My Hebrew teacher remarked:

This IS very interesting. I wonder if there is actually some cooperation in the making of the map. While borders are still in question, and land still "disputed", I will have to take a closer look at this to see how it all works out.

You can actually get a glimpse at the collaborative process by looking at this:

That's a view of the same area in OpenStreetBugs, which is one of the tools used by people working on OpenStreetMap.It's the same map, but with markers that indicate known errors, gaps, routes that are on someone's `cartography to-do list', etc.

If you hover your pointer over the markers, textual descriptions of why the markers are there will pop up. If you click on a marker, then you can add a comment to that `bug' (like, "I know that street--I'll check the signs and fix it tomorrow!"); and, if you create an account, you can even edit the map to submit your own contributions (e.g.: fixing a problem; adding new routes, junctions, labels; etc.).

The online editor-tool is called "Potlatch", and there's some documentation for it in the OpenStreetMap wiki:


Interestingly, though most of the labels in this map are in Hebrew or Arabic, there are some that are in English.

Some of the `bug reports' on the map are also in English, and some of them are in different (local?) languges.

In the case of bug-reports, I suspect that it's just that English is one of the more prominent international-collaboration languages. But in the case of labels on the map, I think that it just means that someone was interested in having an English label--it may have been someone who either lives there and speaks English, or an English-speaking foreigner who submitted a route that they traced while they were visiting, or even someone abroad who just thought that there was value in having an English label there--and who was able to get enough community buy-in to make the label stick; "Gaza Strip" and "Gaza City", for example, certainly have international interest.

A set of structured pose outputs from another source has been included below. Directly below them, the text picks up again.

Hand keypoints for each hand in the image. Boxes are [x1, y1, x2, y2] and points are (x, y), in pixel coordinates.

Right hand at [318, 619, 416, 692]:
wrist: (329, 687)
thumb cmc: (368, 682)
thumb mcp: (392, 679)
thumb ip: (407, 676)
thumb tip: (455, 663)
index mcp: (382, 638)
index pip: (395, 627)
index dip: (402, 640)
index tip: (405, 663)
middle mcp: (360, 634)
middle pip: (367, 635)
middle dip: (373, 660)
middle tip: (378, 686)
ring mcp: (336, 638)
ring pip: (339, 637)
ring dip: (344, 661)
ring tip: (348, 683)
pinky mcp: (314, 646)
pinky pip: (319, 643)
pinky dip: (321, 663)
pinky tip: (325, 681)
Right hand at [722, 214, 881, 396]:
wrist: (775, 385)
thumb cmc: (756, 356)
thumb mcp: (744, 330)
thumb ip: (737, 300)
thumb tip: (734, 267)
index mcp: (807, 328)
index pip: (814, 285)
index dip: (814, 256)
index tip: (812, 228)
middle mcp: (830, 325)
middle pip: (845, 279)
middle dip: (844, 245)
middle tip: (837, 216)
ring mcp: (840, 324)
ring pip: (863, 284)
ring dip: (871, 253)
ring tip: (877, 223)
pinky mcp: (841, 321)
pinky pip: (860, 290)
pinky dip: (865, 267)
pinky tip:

I'm not sufficiently literate in either of the predominant languages to be able to figure out whether any of the places with English labels also bear Hebrew labels, or are they all exclusively one-or-the-other, but I wonder about that: I see some labels that appear to be very close-together, but it's not clear to me whether they're labelling the same thing or not.

I'm not really clear about all of the details about how the project works (either socially or technically)--my experience so far is just as user, since all of the areas to which I've actually been seem to already be very well-mapped (including data in the sister project: OpenCycleMap, which documents routes/paths and services relevant to pedestrians and bicyclists).

I too wonder how things like actively disputed areas work out in OpenStreetMap. It's a very interesting point that OSM may provide a `living' map in the same sense that we've discussed Hebrew being a `living language' in Hebrew class.